THE HEDGESCHOOLPROJECT

 The Hedgeschoolproject was developed by artist and educator Glenn Loughran, between 2006 - 12. Hedge schools first emerged in Ireland during the Cromwellian regime 1649 to 1653, and then as a response to the Penal Laws from 1723 to 1782 which were laws prohibiting Irish Catholics from taking part in the commercial or intellectual life of their country (McManus, 2004). Often described as people’s schools, Hedge Schools were subversively organized by priests and rural workers in barns and behind hedges throughout Ireland. When we consider the emergence of the hedge school movement we cannot deny the traumatic reality in which it developed, colonial politics made it necessary for such pedagogical movements to sustain cultural and economic survival. The Hedgeschoolproject was not an attempt to anthropologize those traumas, but rather to take from the name what traces of emancipatory affirmation are left open by the movement in its relation to the present. In this sense the Hedgeschoolproject is an attempt to re-signify the idea of the hedge school, as a unique moment of collective education, a name for future thinking rather than an ‘object’ of historiography.

 

Conceived as a series of concept schools, operating across multiple social and geographic contexts, each hedge school was used methodologically to contextualize the guiding principles of the inquiry. Within this context, each school construction was supported by the study of the historical Hedge school movement, its guiding principles (equality, emancipation) and the various ways that these principles could be revitalized in contemporary contexts where they remained immanent.
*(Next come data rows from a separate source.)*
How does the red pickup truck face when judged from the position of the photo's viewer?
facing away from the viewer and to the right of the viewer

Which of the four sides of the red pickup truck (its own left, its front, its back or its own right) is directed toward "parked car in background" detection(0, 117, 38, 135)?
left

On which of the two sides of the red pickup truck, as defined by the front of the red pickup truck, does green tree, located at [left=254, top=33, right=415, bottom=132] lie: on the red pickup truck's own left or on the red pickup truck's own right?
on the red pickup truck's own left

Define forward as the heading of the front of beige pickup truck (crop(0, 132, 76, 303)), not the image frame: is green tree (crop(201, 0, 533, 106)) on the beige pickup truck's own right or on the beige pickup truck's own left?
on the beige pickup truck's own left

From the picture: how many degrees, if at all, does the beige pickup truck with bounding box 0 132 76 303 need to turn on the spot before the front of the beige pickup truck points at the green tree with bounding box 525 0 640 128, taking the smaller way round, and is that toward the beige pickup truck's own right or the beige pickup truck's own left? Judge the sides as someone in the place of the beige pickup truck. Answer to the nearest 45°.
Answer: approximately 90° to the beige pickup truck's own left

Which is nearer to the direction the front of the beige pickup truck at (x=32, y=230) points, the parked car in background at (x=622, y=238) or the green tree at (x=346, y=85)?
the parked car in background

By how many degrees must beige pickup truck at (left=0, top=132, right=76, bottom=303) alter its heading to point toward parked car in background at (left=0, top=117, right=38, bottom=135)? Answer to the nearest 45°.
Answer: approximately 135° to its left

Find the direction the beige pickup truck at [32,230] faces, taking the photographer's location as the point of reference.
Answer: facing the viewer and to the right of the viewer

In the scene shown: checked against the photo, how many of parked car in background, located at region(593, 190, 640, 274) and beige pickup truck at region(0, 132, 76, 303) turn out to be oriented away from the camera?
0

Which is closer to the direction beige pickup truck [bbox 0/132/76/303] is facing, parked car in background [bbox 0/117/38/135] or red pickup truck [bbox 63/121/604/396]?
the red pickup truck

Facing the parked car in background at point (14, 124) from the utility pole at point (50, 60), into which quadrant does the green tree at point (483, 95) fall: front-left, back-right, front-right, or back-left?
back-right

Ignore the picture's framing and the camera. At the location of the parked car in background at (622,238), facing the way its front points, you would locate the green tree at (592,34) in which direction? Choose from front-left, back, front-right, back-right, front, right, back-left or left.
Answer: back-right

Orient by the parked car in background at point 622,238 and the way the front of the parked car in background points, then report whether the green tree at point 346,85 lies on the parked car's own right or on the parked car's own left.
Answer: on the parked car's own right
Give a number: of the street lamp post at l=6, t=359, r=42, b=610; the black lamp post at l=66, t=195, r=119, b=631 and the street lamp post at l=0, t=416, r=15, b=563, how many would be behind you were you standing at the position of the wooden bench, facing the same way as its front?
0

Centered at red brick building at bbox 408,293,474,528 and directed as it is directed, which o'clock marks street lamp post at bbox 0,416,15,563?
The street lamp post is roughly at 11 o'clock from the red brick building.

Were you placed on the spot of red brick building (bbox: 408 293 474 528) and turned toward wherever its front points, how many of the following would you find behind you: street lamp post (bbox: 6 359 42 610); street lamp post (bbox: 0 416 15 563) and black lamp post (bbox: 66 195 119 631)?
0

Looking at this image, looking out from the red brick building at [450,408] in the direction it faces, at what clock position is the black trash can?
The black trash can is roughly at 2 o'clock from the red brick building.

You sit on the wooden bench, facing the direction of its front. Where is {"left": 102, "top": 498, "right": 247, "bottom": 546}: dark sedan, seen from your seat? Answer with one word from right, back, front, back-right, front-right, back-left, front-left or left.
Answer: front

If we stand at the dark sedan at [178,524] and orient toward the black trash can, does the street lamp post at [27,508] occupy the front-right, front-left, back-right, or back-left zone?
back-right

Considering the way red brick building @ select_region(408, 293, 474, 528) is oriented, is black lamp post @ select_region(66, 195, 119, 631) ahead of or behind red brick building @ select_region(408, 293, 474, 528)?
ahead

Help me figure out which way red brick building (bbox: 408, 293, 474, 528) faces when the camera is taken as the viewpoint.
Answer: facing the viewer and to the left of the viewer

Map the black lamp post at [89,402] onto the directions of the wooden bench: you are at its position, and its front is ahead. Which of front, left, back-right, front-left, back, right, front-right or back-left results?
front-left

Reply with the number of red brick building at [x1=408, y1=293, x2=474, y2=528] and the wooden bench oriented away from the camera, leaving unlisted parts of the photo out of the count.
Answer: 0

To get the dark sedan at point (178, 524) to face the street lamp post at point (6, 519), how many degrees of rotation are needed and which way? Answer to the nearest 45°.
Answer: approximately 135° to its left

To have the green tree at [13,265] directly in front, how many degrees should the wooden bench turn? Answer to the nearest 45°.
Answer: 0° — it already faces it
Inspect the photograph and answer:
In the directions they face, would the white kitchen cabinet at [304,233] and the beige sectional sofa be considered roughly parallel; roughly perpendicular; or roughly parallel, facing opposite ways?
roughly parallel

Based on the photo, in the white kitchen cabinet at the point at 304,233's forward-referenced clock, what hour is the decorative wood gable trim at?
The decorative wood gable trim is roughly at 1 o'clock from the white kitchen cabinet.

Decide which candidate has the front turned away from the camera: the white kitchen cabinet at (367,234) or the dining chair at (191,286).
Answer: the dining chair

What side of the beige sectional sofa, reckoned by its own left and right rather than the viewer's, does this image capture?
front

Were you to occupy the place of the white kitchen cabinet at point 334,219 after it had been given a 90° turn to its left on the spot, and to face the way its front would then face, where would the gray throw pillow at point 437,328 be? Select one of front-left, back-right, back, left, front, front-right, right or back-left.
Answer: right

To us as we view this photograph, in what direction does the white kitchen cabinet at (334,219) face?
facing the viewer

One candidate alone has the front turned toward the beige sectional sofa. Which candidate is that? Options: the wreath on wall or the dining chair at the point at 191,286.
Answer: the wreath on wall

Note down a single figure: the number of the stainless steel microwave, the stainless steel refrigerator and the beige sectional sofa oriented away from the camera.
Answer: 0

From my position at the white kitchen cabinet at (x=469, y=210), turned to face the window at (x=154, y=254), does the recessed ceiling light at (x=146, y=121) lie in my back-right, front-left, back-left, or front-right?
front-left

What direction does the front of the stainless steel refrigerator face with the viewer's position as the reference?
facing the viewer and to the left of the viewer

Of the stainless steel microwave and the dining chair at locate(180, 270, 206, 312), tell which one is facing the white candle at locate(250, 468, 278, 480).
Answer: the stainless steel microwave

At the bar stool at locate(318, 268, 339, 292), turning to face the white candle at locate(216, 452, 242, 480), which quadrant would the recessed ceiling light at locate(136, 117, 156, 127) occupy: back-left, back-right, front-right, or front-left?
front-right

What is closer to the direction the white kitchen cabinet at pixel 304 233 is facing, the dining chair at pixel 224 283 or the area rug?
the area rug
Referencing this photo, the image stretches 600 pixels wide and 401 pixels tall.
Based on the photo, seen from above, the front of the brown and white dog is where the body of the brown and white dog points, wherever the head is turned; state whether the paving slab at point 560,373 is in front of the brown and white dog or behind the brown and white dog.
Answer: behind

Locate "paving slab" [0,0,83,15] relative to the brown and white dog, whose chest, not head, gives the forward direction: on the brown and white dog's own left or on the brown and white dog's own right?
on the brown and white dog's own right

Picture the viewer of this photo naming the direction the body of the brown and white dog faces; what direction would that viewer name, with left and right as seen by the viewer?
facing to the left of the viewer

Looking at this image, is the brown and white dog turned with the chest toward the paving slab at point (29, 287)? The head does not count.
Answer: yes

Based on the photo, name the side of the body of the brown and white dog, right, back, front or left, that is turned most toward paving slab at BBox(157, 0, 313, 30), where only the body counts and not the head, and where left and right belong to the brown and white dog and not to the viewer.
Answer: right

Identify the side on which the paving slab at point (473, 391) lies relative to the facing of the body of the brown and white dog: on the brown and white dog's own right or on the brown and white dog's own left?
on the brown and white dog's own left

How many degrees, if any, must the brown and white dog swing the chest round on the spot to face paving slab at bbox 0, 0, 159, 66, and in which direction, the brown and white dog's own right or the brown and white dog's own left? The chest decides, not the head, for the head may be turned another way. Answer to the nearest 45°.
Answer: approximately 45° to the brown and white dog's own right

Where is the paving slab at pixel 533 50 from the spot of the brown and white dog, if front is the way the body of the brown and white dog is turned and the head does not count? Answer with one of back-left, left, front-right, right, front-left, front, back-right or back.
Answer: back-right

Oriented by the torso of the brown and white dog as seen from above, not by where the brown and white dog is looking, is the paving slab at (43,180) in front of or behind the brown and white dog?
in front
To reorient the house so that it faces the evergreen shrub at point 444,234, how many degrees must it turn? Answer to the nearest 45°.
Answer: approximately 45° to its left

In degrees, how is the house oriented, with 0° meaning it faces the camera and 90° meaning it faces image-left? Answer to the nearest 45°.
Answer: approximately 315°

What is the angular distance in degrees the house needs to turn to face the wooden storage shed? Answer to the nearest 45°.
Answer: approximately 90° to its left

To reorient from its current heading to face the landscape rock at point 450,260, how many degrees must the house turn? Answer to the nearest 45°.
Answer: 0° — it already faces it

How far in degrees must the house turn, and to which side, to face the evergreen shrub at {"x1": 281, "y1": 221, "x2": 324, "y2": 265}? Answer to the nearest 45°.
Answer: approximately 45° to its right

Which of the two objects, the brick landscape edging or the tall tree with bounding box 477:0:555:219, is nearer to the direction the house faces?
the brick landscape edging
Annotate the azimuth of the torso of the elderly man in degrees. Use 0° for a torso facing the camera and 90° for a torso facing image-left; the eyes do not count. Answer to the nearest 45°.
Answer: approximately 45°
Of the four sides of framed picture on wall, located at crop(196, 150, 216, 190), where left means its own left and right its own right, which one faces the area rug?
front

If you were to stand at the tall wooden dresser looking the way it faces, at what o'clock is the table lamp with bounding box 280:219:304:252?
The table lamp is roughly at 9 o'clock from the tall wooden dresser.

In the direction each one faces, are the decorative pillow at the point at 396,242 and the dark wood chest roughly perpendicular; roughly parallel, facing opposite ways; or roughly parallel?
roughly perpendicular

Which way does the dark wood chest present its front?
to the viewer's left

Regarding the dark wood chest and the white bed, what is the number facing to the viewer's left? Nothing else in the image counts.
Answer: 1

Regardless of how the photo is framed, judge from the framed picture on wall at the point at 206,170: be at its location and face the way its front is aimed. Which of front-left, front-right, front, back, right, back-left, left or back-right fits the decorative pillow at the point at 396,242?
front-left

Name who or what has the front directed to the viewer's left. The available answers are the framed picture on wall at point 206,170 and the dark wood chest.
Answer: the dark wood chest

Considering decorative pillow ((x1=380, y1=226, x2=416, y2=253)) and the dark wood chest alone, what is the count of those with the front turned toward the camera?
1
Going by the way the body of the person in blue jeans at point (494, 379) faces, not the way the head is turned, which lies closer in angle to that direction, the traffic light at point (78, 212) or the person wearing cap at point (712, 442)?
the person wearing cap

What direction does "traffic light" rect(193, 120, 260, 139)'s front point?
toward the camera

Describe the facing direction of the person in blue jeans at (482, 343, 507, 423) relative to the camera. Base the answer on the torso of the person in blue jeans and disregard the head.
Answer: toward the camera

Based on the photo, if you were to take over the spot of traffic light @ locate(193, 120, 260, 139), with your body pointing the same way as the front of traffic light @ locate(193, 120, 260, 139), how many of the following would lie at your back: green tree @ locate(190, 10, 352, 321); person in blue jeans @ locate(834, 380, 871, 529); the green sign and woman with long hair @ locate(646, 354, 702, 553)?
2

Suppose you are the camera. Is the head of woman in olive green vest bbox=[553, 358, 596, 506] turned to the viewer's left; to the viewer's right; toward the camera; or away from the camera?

Over a six-year period there were three iterations of the project and each iteration was between 1-2 years, from development to realisation. The first iteration The Eco House (2006)was developed with early school leavers in a rural context, out of straw bales, in a horse field. The second iteration, The Literacy House (2008), engaged with the Traveller community in N. Dublin, and finally in 2012, the third iteration of the project, The Precariat Academy was implemented at the Kaunas Textile Biennale in a freight container, with precarious workers from the surrounding sewing factories. Central to the Hedgeschoolproject was an exploration of education as an evental form, that is, education as a specific type of intervention.